Tuesday, February 01, 2005

The Reflective Life

"Henry David Thoreau once wrote: 'If a man does not keep pace with his companions, perhaps it is because he hears a different drummer. Let him step to the music he hears, however measured or far away.'

Something about being in rhythm with the music makes us feel good and whole and connected to something larger than us. Maybe that is something of what I felt as a young boy trying to keep pace with my father's steps.

Everything we do, we do rhythmically, which is to say, musically. When we walk, there is a cadence to our steps. When we dance, there is a music to our movements. When we throw a baseball, we do it with a rhythm of winding up, throwing, and following through. Whether it's a baseball player pitching or a ballerina dancing or a custodian sweeping, if they do what they do well, they do it in sync with a certain rhythm.

When they don't, the level of discord increases, and with it, their chances of failure.
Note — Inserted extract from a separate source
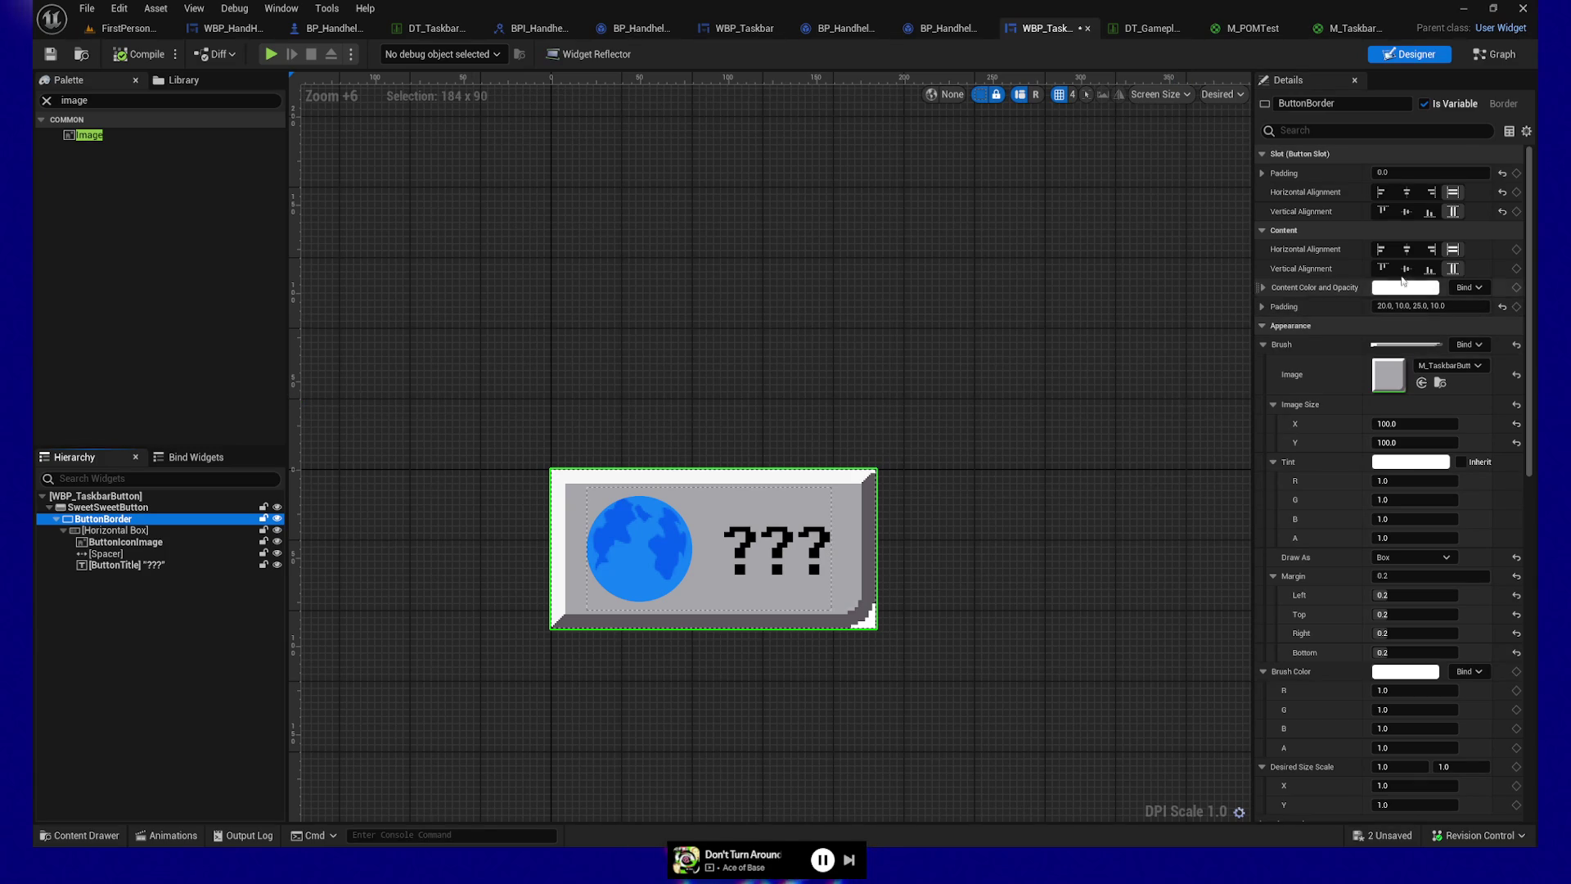
Step: Try the border's Rounded Box, Image and Border draw styles in turn
click(1265, 405)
The ballerina may gracefully leap into the air, but if her timing is off on the way down, she may fall flat on her face. The same is true of the farmer who is in sync with the planting season but maybe out of sync with the harvest. If he is late in getting to the fields, the crop may be ruined. If we want to live in harmony with the universe as God has ordered it, we must live our lives in response to those rhythms.

But there are other rhythms at work in the universe.

From the heart of God comes the strongest rhythm - the rhythm of love. Without His love reverberating in us, whatever we do will come across like a noisy gong or a clanging symbol. And so the work of the human heart, it seems to me, is to listen for that music and pick up on its rhythms."


From The Reflective Life, by Ken Gire.